(Required work)
Put the stretch of lines from the one containing "## **Error Fix**" through the one containing "- [ ] /settings" into a JSON list of strings, one string per line, with blank lines omitted.

(Data for review)
____

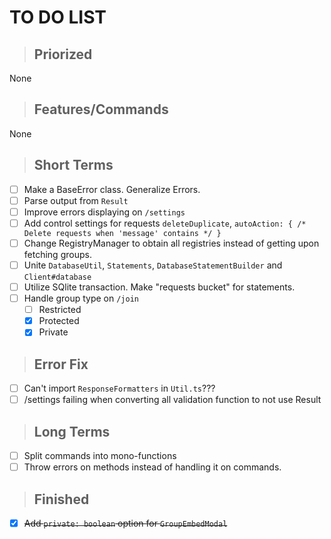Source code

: # **TO DO LIST**

> ## **Priorized**
  
None

> ## **Features/Commands**
  
None
> ## **Short Terms**
- [ ] Make a BaseError class. Generalize Errors.
- [ ] Parse output from `Result`
- [ ] Improve errors displaying on `/settings`
- [ ] Add control settings for requests `deleteDuplicate`, `autoAction: { /* Delete requests when 'message' contains */ }`
- [ ] Change RegistryManager to obtain all registries instead of getting upon fetching groups.
- [ ] Unite `DatabaseUtil`, `Statements`, `DatabaseStatementBuilder` and `Client#database`
- [ ] Utilize SQlite transaction. Make "requests bucket" for statements.
- [ ] Handle group type on `/join`
  - [ ] Restricted
  - [x] Protected  
  - [x] Private

> ## **Error Fix**
- [ ] Can't import `ResponseFormatters` in `Util.ts`???
- [ ] /settings failing when converting all validation function to not use Result

> ## **Long Terms**
- [ ] Split commands into mono-functions
- [ ] Throw errors on methods instead of handling it on commands.

> ## **Finished**
- [x] ~~Add `private: boolean` option for `GroupEmbedModal`~~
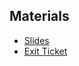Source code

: ## Materials 

* [Slides](https://docs.google.com/presentation/d/1_h-NPe8qSp9P5cxg710HBBNvfKaGxJx1-D23yt2CFT8/edit?usp=sharing)
* [Exit Ticket](https://forms.gle/xvPt4E1K9HLgrnZTA)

____

(Response)
[
  "> ## **Error Fix**",
  "- [ ] Can't import `ResponseFormatters` in `Util.ts`???",
  "- [ ] /settings failing when converting all validation function to not use Result"
]